45 Friday: The Jive Bombers – Bad Boy



By Bob “The Record Guy” Paxon

The Sparrows came together in 1949 to record for Coral Records. They changed their name to The Jive Bombers in 1952 to record for Citation Records.  By the late 1950s they landed on Savoy Records, eventual home of many classic R&B groups, though they did an even bigger business in Gospel music.

1957 saw them release “Bad Boy”. It became a hit, topping out at #7 on the R&B charts and #36 on the pop charts. It has since been covered by many artists including Mink DeVille, Ringo Starr and Buster Poindexter.


“Bad Boy” was an old song written by Avon Long and Lil Hardin – the legend who was Louis Armstrong’s second wife! The Jive Bombers gave it a new twist with the bizarre vocal stylings of lead singer Clarence Palmer. He would frequently scat-sing with a strange vocal sound at the end of certain words. In “Bad Boy” he uses this effect every time he sings the song’s title. Somehow it clicked with the public- maybe it was the annoyance factor – and from then on he used it in nearly every Jive Bombers record, to the point that some recordings consisted of little else vocally!

I wonder if radio stations sometimes hesitated to play this record. On one hand, it had echoes of Louis Armstrong’s New Orleans scat-singing. But it’s also easy to see it as sounding like a kind of speech defect.

The Jive Bombers combined of members of two previous vocal groups, Sonny Austin & the Jive Bombers and The Palmer Brothers.  The final lineup was Earl Johnson, Al Tinney, William “Pee Wee” Tinney and Clarence Palmer.

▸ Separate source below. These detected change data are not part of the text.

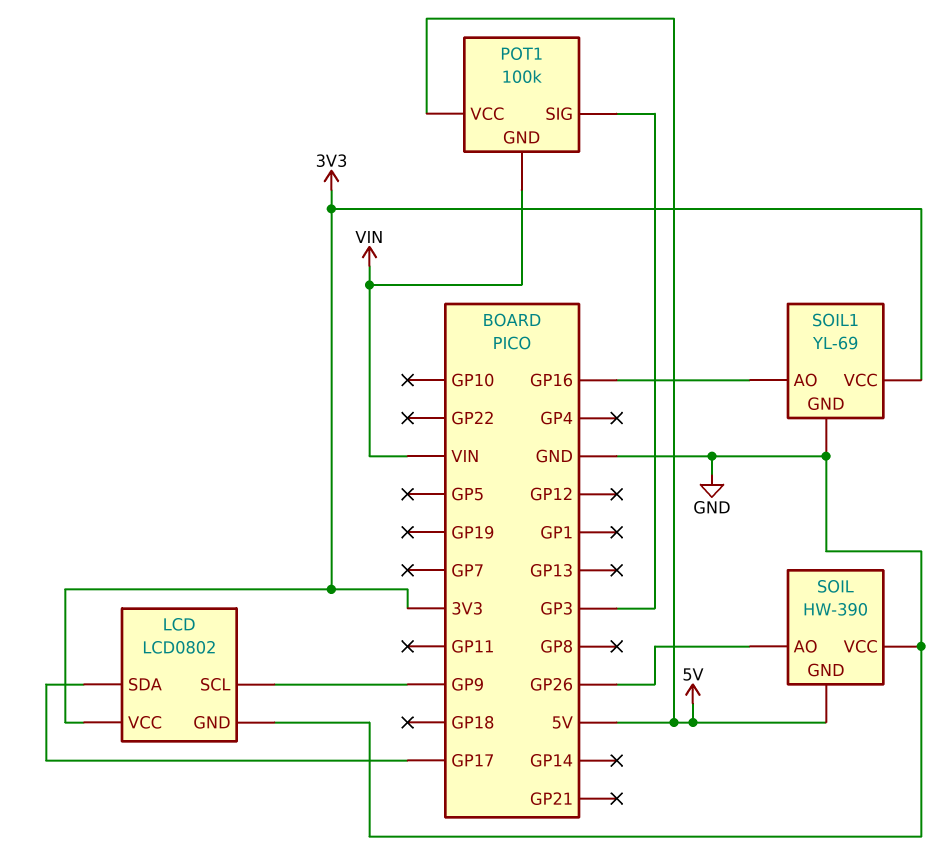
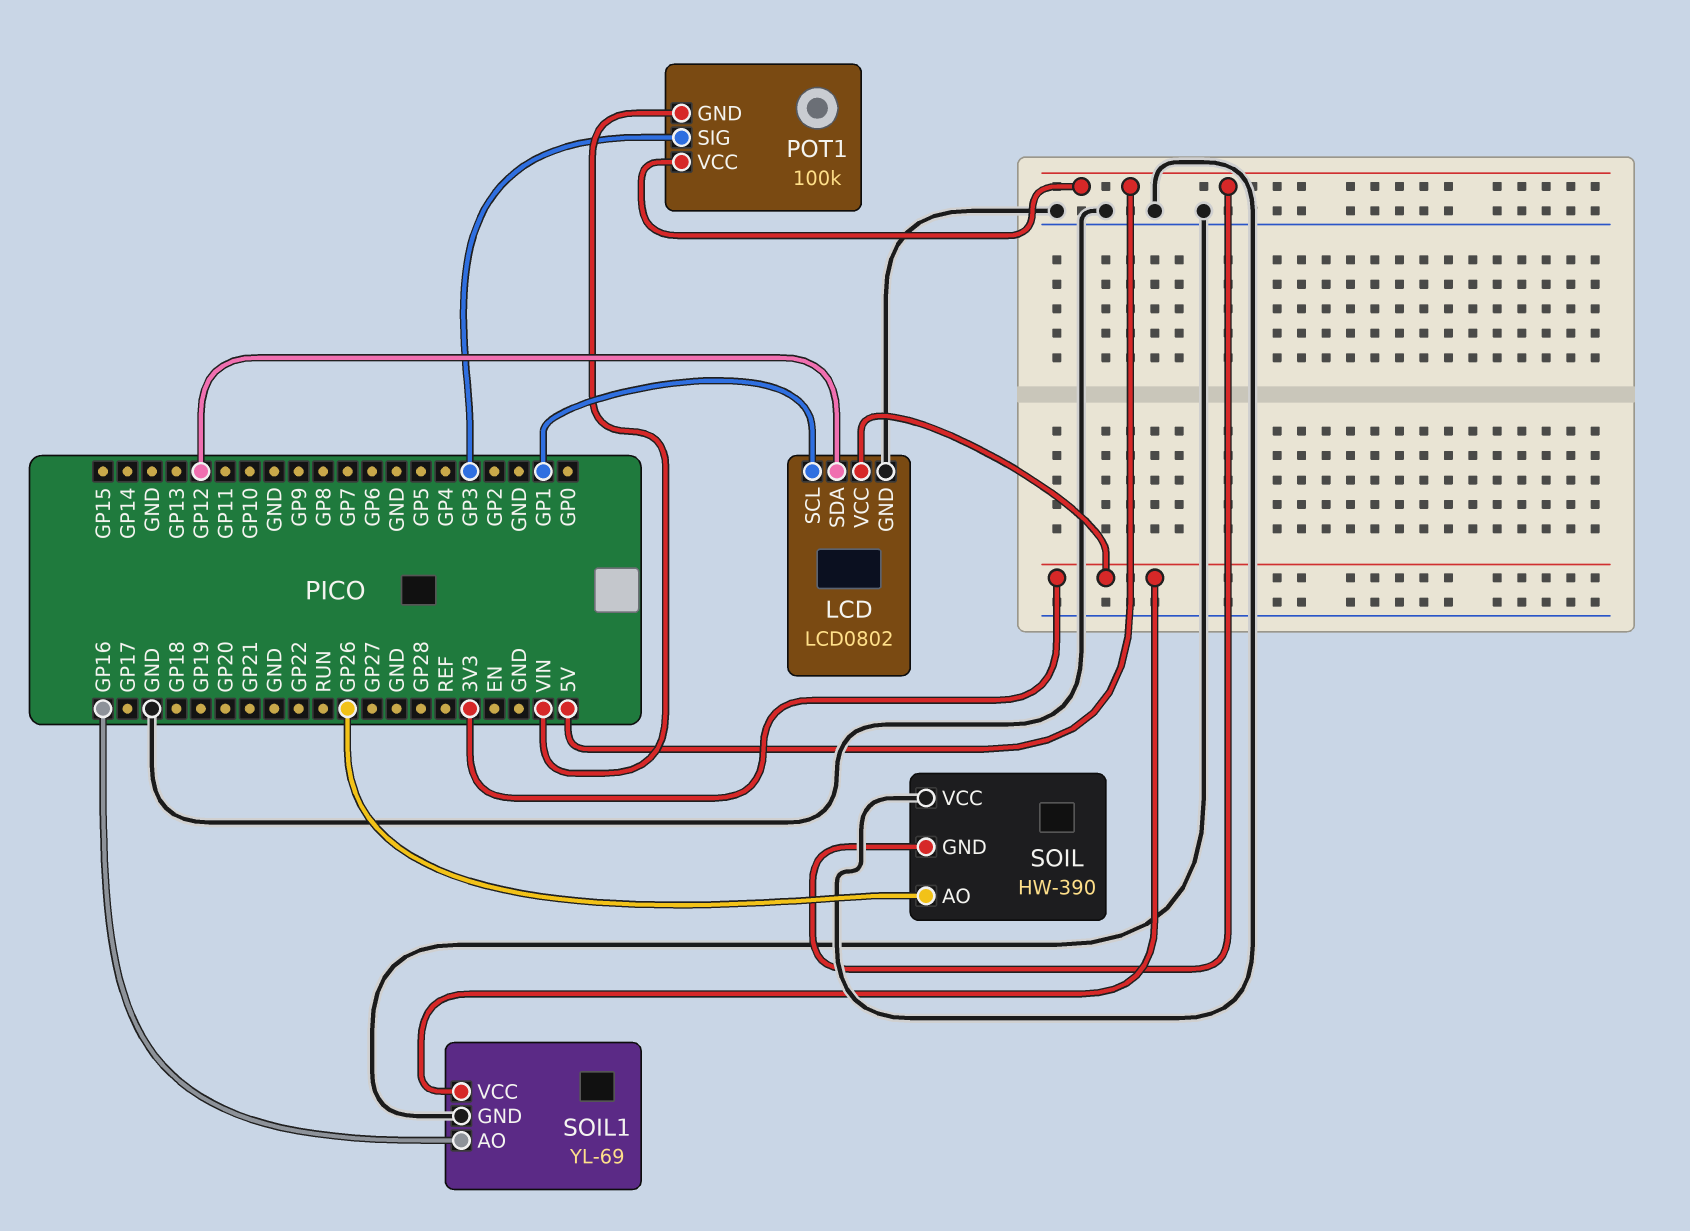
LCD pin SCL: GP9 -> GP1
LCD pin SDA: GP17 -> GP12

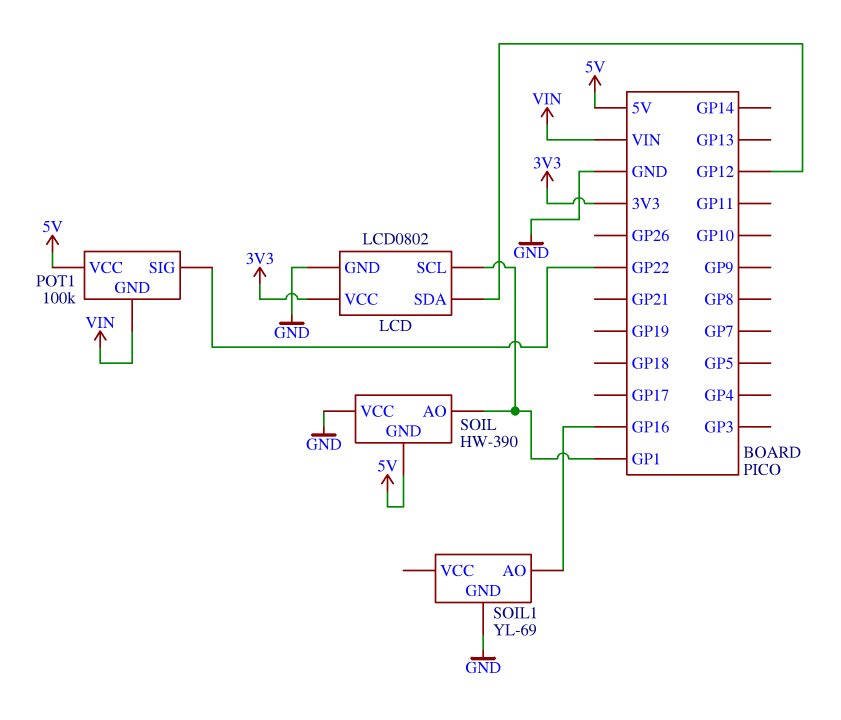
POT1 pin SIG: GP3 -> GP22
SOIL pin AO: GP26 -> GP1
SOIL1 pin VCC: 3V3 -> none

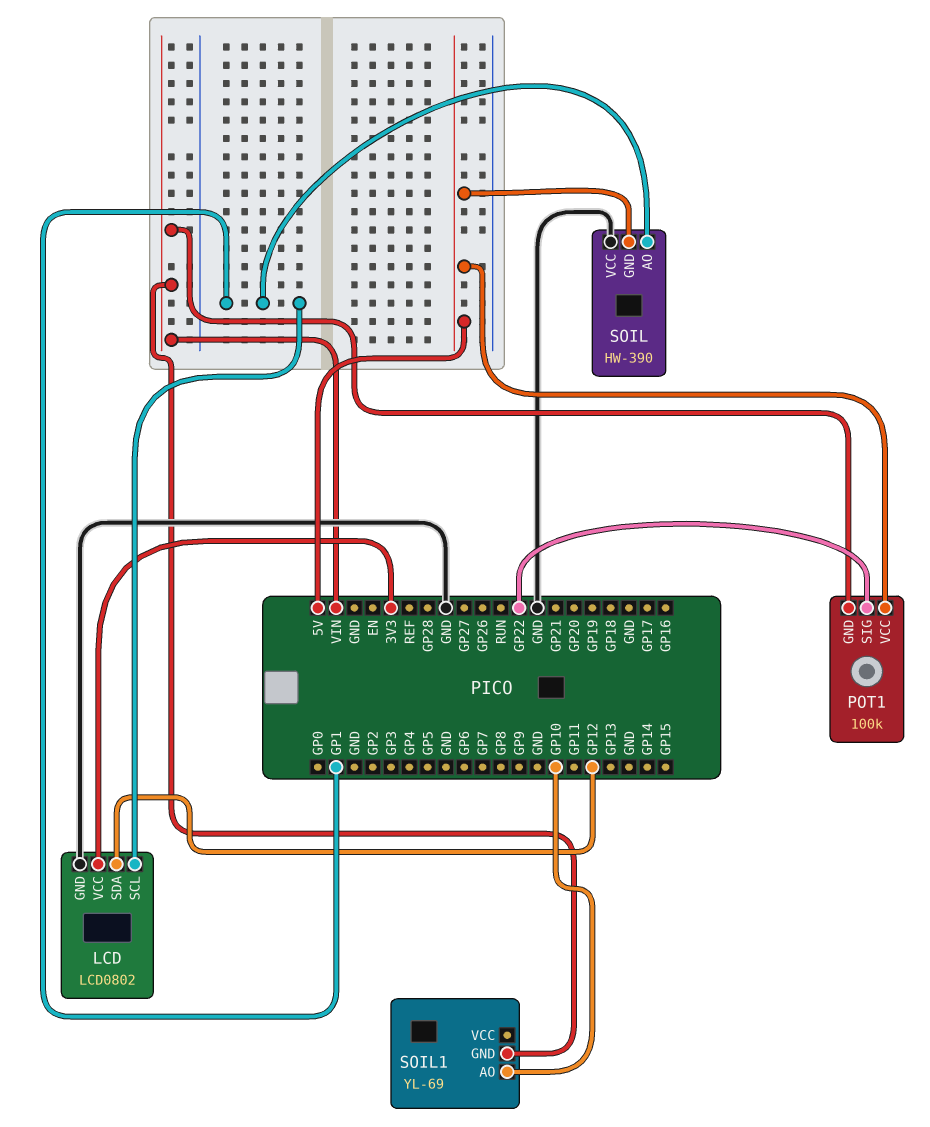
SOIL1 pin AO: GP16 -> GP10
SOIL1 pin GND: GND -> VIN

Al Tinney had entertainment in his blood. A child actor on the stage, he was a cast member in the original production of George Gershwin’s Porgy and Bess in 1935. He leraned to play piano and became fascinated by jazz. He is considered one of the unsung founders of BeBop, leading the house band at Monroe’s from 1939 to 1943, where he crossed paths and influences with Charlie Parker and Max Roach, among others. Though little-recorded in that idiom, due to his prominent placing “on the spot”, ground zero of the Bop movement, he influenced the Bop pianists who came after, like Bud Powell, George Wallington, Al Haig and Duke Jordan.

Al became disgusted with the hard drugs that dominated that form of jazz music and left the jazz world in the late 1940s. When the success of the Jive Bombers ran out he got back into jazz and became increasingly interested in the passing along the culture. He worked locally in jazz music, often playing at the historic Colored Musicians Club or with Peggy Farrell’s band – with whom he recorded an album. He did work in a state prison music program, lectured at SUNY Buffalo, supported the Buffalo arts and music scene in Buffalo, and in general encouraged a love of jazz, jazz culture and the classier side of that world.

Maybe he felt he owed for helping inflict the ‘bad taste’ of “Bad Boy” on the world!